Source document START

# question on lifetime of DPF



## jdfiori (12 mo ago)

I have a 2014 328d. 190k miles. Getting "Drivetrain: Check Soon" alert.

I'm seeing Error Codes 244800 and 244900 indicating maximum travel distance of the particulate filter exceeded.

Bimmerlink tells me regeneration is happening. Soot reading of 1g, ash of 68g. Also tells me "Remaining distance of the DPF: 0 km"

Dealer looked at it and said 2 sensors were bad - Exhaust pressure sensor, and differential pressure sensor. They wanted $1000 to replace them. I replaced them myself for under $150, but still getting the Drivetrain alert.

Am I in for a $4k DPF replacement? Or can I safely ignore the Drivetrain alert.


----------



## Michael47 (May 9, 2014)

While I'm not a qualified BMW technician, I am advised that the lifespan is a projected one calculated not on any actual data, but solely on the expected average lifespan of the dpf. I have been told by a BMW dealer's service tech that one can ignore the projected life, but that eventually it will die and begin to affect performance, at which point it will need replacement. But I stand ready to be corrected by someone who actually has a basis to know.


----------



## NotHere (Dec 8, 2020)

DPF can be removed from the car and cleaned and is probably a good idea at your mileage.


----------



## Doug Huffman (Apr 25, 2015)

jdfiori said:


> I have a 2014 328d. 190k miles. Getting "Drivetrain: Check Soon" alert.
> 
> I'm seeing Error Codes 244800 and 244900 indicating maximum travel distance of the particulate filter exceeded.

Source document END
Data extract START

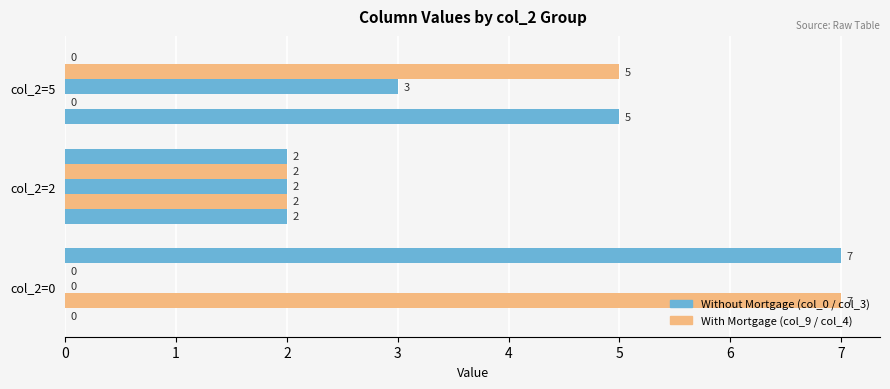

How many categories are shown in the chart?

3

Data extract END

| Assignment 1 |
In the DPF forum thread, how much did the dealer want to charge to replace the two sensors?
| Assignment 2 |
Based on the DPF forum thread, answer yes or no to each statement and quote the words that decide it: (a) The car has 190k miles on it. (b) The owner paid the dealer to replace the two sensors. (c) Bimmerlink showed an ash reading of 68g.
| Assignment 3 |
Continue the DPF forum thread from its last line.

| Written response 1 |
$1000

| Written response 2 |
(a) Yes: "190k miles."
(b) No: "I replaced them myself for under $150"
(c) Yes: "ash of 68g"

| Written response 3 |
> 
> ...


i believe that the design life of the DPF is 100 grams ash. The soot and ash mass are estimated from models. User @n1das is operating way over the estimated life of the DPF with no problems. He may chime in.

The DPF ash is fully reduced chemically at very high temperatures, equivalent to very strong chemical reducing agents, the strongest that there are that will not also dissolve the structure of the DPF. A DPF CANNOT be chemically cleaned. They may be mechanically cleaned with agitation and high pressures. I do not believe that any one in the US has reported a successful BMW DPF cleaning.


----------



## NotHere (Dec 8, 2020)

Doug Huffman said:


> A DPF CANNOT be chemically cleaned. They may be mechanically cleaned with agitation and high pressures. I do not believe that any one in the US has reported a successful BMW DPF cleaning.


I can report from Greece that I had my DPF successfully cleaned at 160k miles here: https://www.monolithos-catalysts.gr/en/products/filtra-mikrosomatidion/dpf-cle-reg


----------



## Doug Huffman (Apr 25, 2015)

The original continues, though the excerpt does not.